Habit 7. Cat hides in tight spaces
Some cats love to climb into the smallest box, craft basket, or desk drawer. One of the reasons is the same security. In the wild, cats need to hide well to survive, so resting in the middle of an open field will make them easy prey for larger predators.
A cozy little cave or other shelter is easier to warm and protect. Therefore, the cat hiding in the closet acts in the most natural way.

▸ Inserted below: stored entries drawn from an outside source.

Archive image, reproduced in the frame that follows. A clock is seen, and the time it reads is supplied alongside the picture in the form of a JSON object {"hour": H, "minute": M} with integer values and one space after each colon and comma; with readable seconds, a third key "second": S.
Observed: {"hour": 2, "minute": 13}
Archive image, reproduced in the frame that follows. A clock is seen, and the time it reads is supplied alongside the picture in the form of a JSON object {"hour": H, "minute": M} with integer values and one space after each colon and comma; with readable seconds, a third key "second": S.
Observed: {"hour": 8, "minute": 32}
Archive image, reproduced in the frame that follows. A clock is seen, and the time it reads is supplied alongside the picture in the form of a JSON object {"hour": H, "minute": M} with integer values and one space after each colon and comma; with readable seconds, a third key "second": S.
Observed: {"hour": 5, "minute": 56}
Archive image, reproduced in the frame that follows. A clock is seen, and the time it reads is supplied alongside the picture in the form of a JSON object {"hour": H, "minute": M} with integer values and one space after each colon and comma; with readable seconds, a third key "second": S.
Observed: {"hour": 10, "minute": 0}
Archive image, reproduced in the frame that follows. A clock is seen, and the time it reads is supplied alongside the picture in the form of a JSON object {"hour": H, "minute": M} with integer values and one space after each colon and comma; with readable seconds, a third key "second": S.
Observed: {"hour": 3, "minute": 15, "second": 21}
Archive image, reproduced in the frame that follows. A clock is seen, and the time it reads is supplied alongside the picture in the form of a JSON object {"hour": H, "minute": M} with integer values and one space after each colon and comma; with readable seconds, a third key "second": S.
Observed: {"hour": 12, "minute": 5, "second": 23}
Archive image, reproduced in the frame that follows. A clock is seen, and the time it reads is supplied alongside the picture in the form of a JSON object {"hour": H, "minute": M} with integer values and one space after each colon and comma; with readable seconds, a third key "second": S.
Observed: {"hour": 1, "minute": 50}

Habit 8. Cat meows at night
This is a completely unbearable habit for most people! There may be several reasons for this antisocial behaviour. The predator may have started a nightly hunt for insects or rodents, loudly expressing delight or disappointment, depending on the degree of success. However, a sick or old cat may meow at night in search of support and affection. In this case, it is better to show the animal to the veterinarian.
Habit 9. The cat hisses
Some cats never hiss, but others do it quite often and look aggressive. In fact, a hissing cat can express not only anger but also intense fear. This is a way to warn of extreme anxiety, in which case it is prudent to step back and leave the animal alone. If this is not done, even the calmest pet in some cases can show aggression and scratch the dull owner.
Habit 10. The cat is constantly sleeping
Cats do sleep a lot, and some of them feel great after sleeping 16 hours in a row or more. However, a pet that seems to be sleeping peacefully does not necessarily actually sleep. The cat can be half asleep or simply rest with closed eyes, being sensitive to everything that happens around. This habit in the wild allows the dexterous fast predator to conserve energy. And yet, if a pet suddenly began to sleep much more than before, this is a serious reason to visit a specialist.